Somaditya Das has been in Saint John since 2016.
The IT professional came here when his wife was completing her master's degree at the University of New Brunswick Saint John.
His mother, extended family and friends are all in Kolkata, formerly known as Calcutta, on the eastern side of the country.
Das said it is frustrating to see what is happening in India and be so far away.
"There's not much we can do," said Das.
But, he has found one way to help. Because hospitals are so overwhelmed, people in India have set up Facebook pages to help notify people which hospitals have room for COVID patients, and have the ability to treat them.
Das has been monitoring these pages from New Brunswick and alerting friends and relatives to openings.
"I was awake to 4 a.m. one night trying to find a hospital. Eventually we got a trolley in an ER for them."
Das said his mother has been living alone in isolation for more than a year and has her first COVID-19 shot, so she is at least partially protected.
He worries about her "all the time" and said she's trying her best not to mix with people.
But, he said, it's not hard to find someone tragically affected by the crisis in India, even here in New Brunswick.
"We have a small community here. Even in our circle, I know people who have lost relatives, parents, in the past weeks."
Pooja Rajmohan, who has been working in the hotel business in Saint Andrews since last March, saw her family struck by the virus and hospitalized.

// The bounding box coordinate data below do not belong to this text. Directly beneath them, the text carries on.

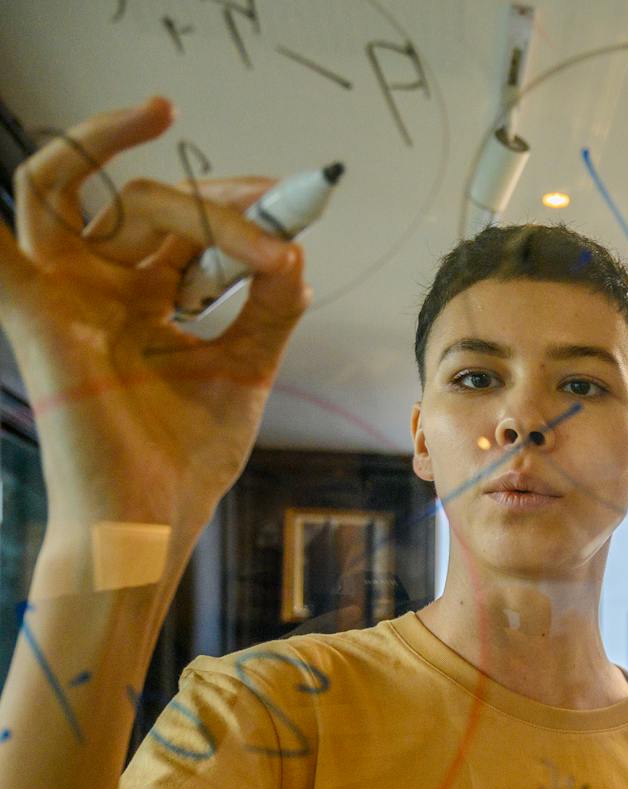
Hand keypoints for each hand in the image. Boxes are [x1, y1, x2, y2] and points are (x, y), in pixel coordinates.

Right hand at [0, 98, 307, 536]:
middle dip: (214, 194)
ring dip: (121, 151)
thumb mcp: (243, 370)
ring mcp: (62, 297)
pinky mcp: (38, 317)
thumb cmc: (184, 458)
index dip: (238, 206)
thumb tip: (296, 256)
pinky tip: (18, 199)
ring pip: (77, 194)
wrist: (151, 524)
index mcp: (140, 297)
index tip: (297, 202)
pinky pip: (0, 254)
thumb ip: (269, 313)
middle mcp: (95, 287)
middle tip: (275, 203)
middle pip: (141, 202)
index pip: (181, 223)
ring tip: (177, 123)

They are in central India.
Rajmohan told Information Morning Saint John her father, who is in his 70s, was the first to complain of headaches and breathlessness.

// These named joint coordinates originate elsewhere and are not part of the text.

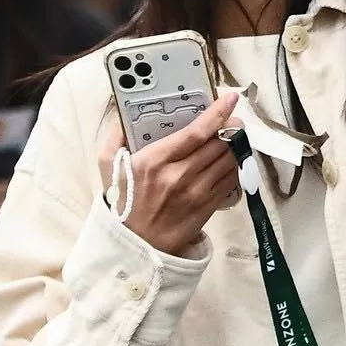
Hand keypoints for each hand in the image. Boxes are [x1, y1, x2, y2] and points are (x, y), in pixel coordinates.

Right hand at [95, 92, 241, 255]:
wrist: (134, 247)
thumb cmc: (123, 205)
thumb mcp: (109, 169)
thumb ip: (115, 138)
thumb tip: (124, 116)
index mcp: (154, 161)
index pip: (196, 132)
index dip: (217, 112)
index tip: (229, 99)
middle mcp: (179, 175)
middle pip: (219, 144)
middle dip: (232, 127)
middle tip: (233, 119)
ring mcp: (196, 192)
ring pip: (229, 161)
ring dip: (237, 146)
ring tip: (235, 137)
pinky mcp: (208, 207)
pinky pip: (231, 181)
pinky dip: (235, 167)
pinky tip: (231, 160)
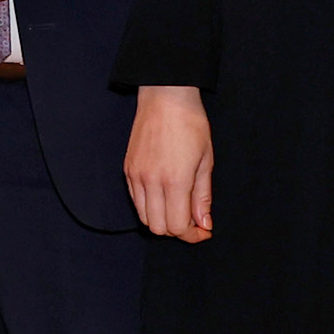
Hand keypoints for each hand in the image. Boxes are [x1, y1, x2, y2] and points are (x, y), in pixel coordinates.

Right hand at [127, 84, 212, 241]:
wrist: (165, 98)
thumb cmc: (190, 124)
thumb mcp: (206, 161)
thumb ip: (202, 197)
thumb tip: (204, 224)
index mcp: (175, 180)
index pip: (177, 226)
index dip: (191, 235)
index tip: (203, 231)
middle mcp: (151, 181)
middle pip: (158, 228)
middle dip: (177, 230)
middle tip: (192, 220)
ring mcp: (136, 176)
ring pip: (144, 218)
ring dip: (162, 220)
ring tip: (178, 207)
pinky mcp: (128, 169)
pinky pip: (136, 201)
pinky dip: (150, 207)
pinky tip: (164, 196)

He was taken to hospital and soon, after her mother had to be admitted for breathing difficulties. Both had received their first dose of the vaccine.
Eventually her brother, who is just 42, his wife, and their two children also came down with symptoms.
"The scariest one was my brother sending me a message saying 'I'm feeling breathless, I've called for an ambulance,' because my brother took my parents into hospital," she said.
All but her mother had been discharged from hospital by Wednesday. She was still in intensive care.
Rajmohan said watching the events unfold in India can be difficult for her.
"I've kept myself away from TV as much as I can because there is a lot that's shown on TV which overwhelms you because we all have family groups and there is so much that goes on in the family group is enough … to make you feel overwhelmed."
Rajmohan has since been arranging grocery and meal deliveries to the family's home using the internet and long distance phone calls.
She said Canadians can take a lesson from India's experience.
"Do not help spreading this pandemic further. Take precautions. It is devastating to have a family member fall sick, let alone six of them fall sick."
"Just be careful, take care, understand this is real and it has wiped out families in my country."
Das hopes Canadians can "extend their helping hands to Indians," in the same way his home country helped the rest of the world by supplying vaccine in recent months.
He believes India's goal of offering vaccines to every adult by May won't be met.
"We don't have the infrastructure. I'm hoping that I'm wrong, but from my experience living in India, I don't think so."
Kumar said India had "become somewhat complacent" in recent months.
"Perhaps what's happening in India should serve as a warning," he said.
But he and his wife have been overwhelmed by the response of people in their adopted home, he said.
"We love being in this community," Kumar said. "Just the concern we're getting from friends and neighbours, it brings tears to your eyes."
Canada has pledged $10 million to the Red Cross in aid for India.
The Canadian Red Cross has also launched a public fundraising appeal for India.